Other team members were biology and biotechnology majors Kayla DeSanty ’16, Chloe LaJeunesse ’17, Corbyn Lamy ’15, Alex Turland ’15, and chemistry and biochemistry major Michael Giroux ’16.
“The students were fantastic. They really meshed well as a team and we were thrilled to earn a Gold Medal in our first year,” says Natalie Farny, assistant teaching professor of biology and biotechnology and lead advisor for the team. “We are already planning for next year.”
iGEM competition is a global synthetic biology program that challenges college students to create biological machines that work within living cells to produce a desired product or process. Projects cover a wide range of applications in food, nutrition, health, and medicine to environmental, energy, manufacturing, and information processing technologies.
Teams start with a standard tool kit of more than 1,000 biological parts that iGEM calls BioBricks; these are mostly sequences of DNA known to do specific things in cells. Teams begin with the same kit, but are encouraged to innovate and design new biological parts as their projects progress.
The WPI team worked all summer and into A-Term. Their initial idea was to create a rapid blood test for caprine arthritis encephalitis virus (CAEV), which can spread undetected through a herd of goats, reducing the milk production and lifespan of one of the most important farm animals in the developing world. Creating a simple, inexpensive way for farmers to test their goats (or sheep, which are also susceptible) would help farmers realize the problem sooner and isolate infected animals.

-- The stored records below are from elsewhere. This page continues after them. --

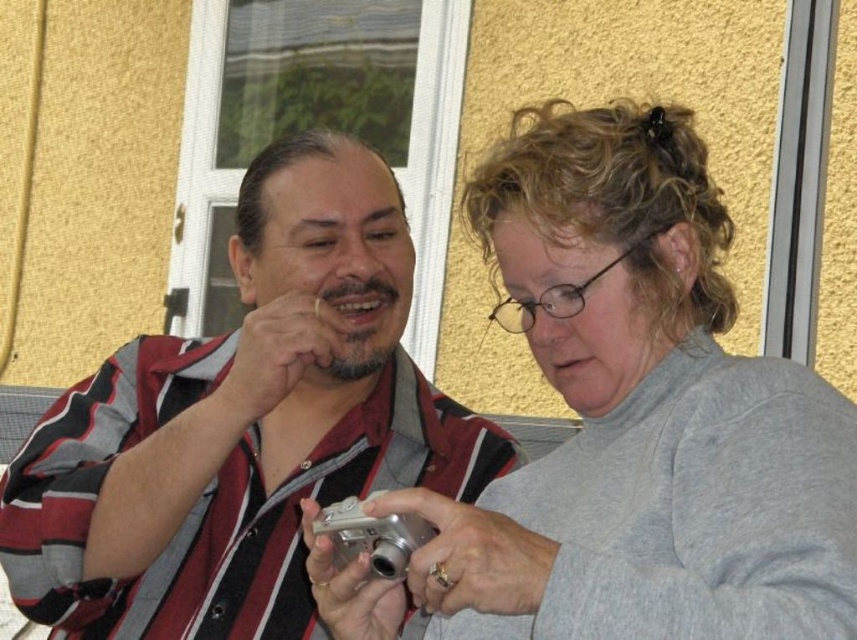
Is gray matte sweater at center thinner than striped fabric shirt at center?

Correct, gray matte sweater at center's width is less than striped fabric shirt at center's.

Is point (586, 550) more distant than point (99, 499)?

That is False.

The height and width of the screenshot is (640, 857). In order to click on gray matte sweater at center in this screenshot , I will do `click(639, 413)`.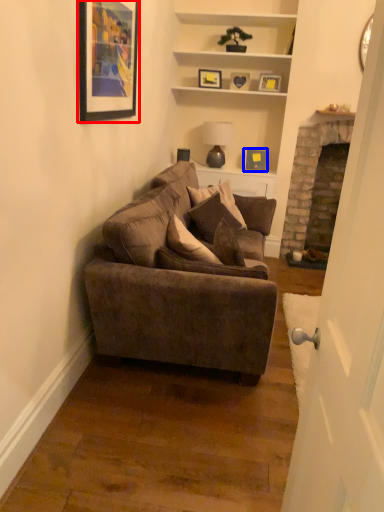
Question: Which point is closer to the camera, picture frame (highlighted by a red box) or picture frame (highlighted by a blue box)?

Choices:
 (A) picture frame
 (B) picture frame

Answer: (A)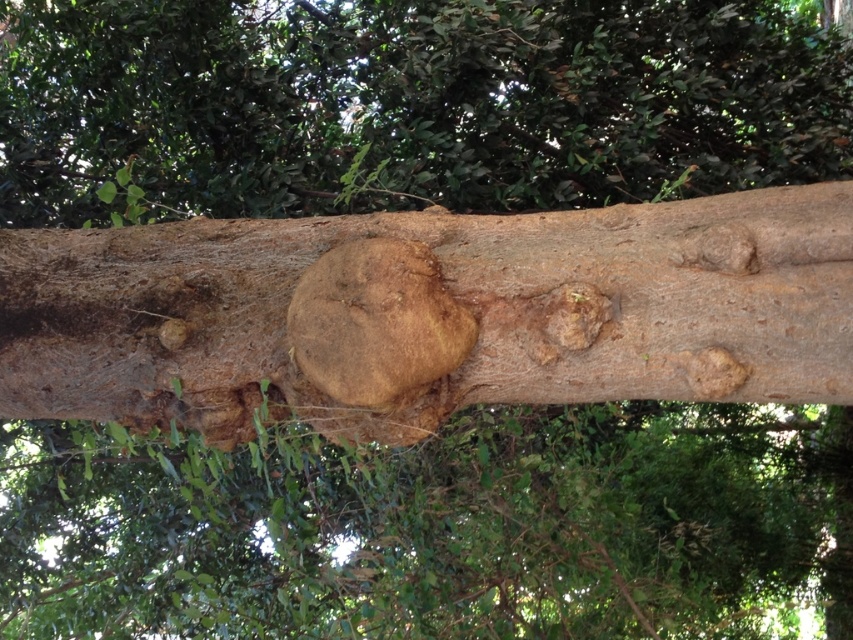
Looking at this image, you are a botanist examining the tree trunk. You notice the smooth brown bark at center and the brown rough tree knot at center. Which of these two features has a greater width?

The smooth brown bark at center has a greater width than the brown rough tree knot at center according to the description.

You are a botanist examining the tree trunk. You notice two features at the center of the trunk. One is the smooth brown bark at center and the other is the brown rough tree knot at center. Which one has a larger surface area?

The smooth brown bark at center is bigger than the brown rough tree knot at center, so the smooth brown bark at center has a larger surface area.

You are a botanist examining a tree trunk with several growths. You notice a point marked at coordinates (430, 314). Based on the scene, what is the condition of the bark at that point?

The point marked at coordinates (430, 314) is smooth brown bark at center, indicating it is likely healthy compared to the surrounding rough textured bark with growths.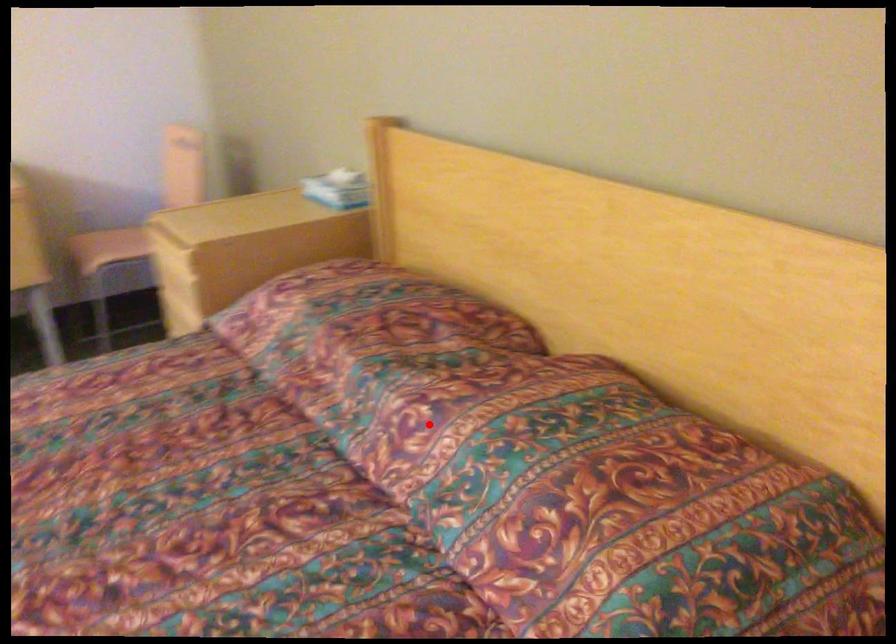
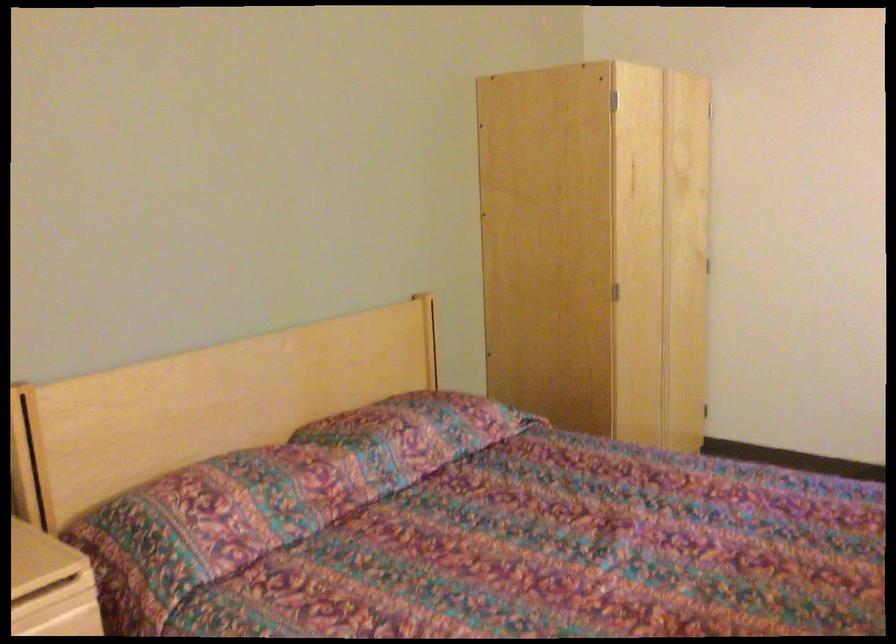
Question: I am providing you with two images of the same scene from different viewpoints. A red point is marked on the first image. Can you still see the location of the red point in image 2?

Choices:
 (A) Yes
 (B) No

Answer: (A)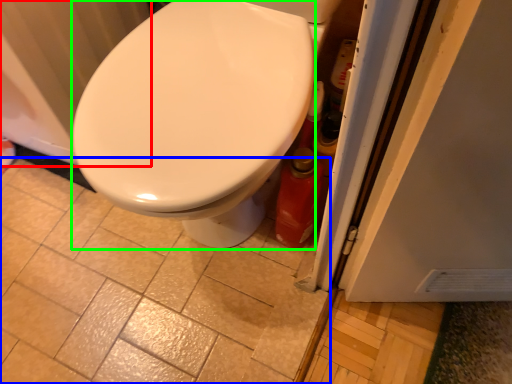
Question: Considering the real-world distances, which object is farthest from radiator (highlighted by a red box)? ceramic tile (highlighted by a blue box) or bidet (highlighted by a green box)?

Choices:
 (A) ceramic tile
 (B) bidet

Answer: (A)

The initial plan was to engineer E.coli cells so they would present CAEV particles on the cells’ surface. The cells would then be mixed with a small amount of goat blood, and if the animal was infected with CAEV, antibodies in the bloodstream would bind to the virus particles and cause the E.coli cells to clump together and create visual result easily read by the naked eye. The technology, called an agglutination assay, is currently used in several clinical ways, including determining a person’s blood type. The WPI team’s innovation was to adapt that agglutination platform for detecting the virus. The team soon realized, however, that if their idea worked, then the E.coli system could be used to test for many different viruses and bacteria that cause both animal and human disease. “We started with a single focus, but then realized we could think more broadly,” Henry says.
Patent filed for technology
By the time of their presentation at the Jamboree in Boston, the team had succeeded with a proof-of-concept assay that displayed specific proteins on the surface of the E.coli cells. More work is needed to refine the platform for presenting viral or bacterial pathogens, though WPI has already filed a patent application for the technology. “This could evolve into an important new technology,” Farny says. “Work will continue on the idea in our lab and perhaps through an MQP project.”
At the Jamboree, WPI was one of 99 teams to earn a Gold Medal, which meant going above and beyond the basics of the competition in several ways. For example, the WPI team reached out to high school and middle school students in Central Massachusetts to discuss the iGEM program and build interest in biology and other STEM fields. The team also designed and distributed a survey tool to Massachusetts goat farmers to gather real-world information to guide their project. (Details of the survey and student outreach are posted at http://2014.igem.org/Team:WPI-Worcester/Outreach).
Collaboration is an essential element of the iGEM program and teams are encouraged to work together, even as they compete. The WPI team collaborated with iGEM teams at Boston University and MIT, with each group offering specific expertise to advance the others’ research project. Those collaborations also helped WPI earn a Gold Medal. (Details of the collaborations are posted at http://2014.igem.org/Team:WPI-Worcester/Collaborations).
“I am very proud of what the team accomplished in their first year of this intense competition,” says associate professor and department head of biology and biotechnology Joseph “Duff” Duffy, principal sponsor and co-advisor of the team. “I think next year we can grow this program, because the students were so engaged in the field, seeing biology as a powerful science that can be applied broadly to solve so many problems facing the world today. We’re already seeing many other students asking if they can be involved next year.”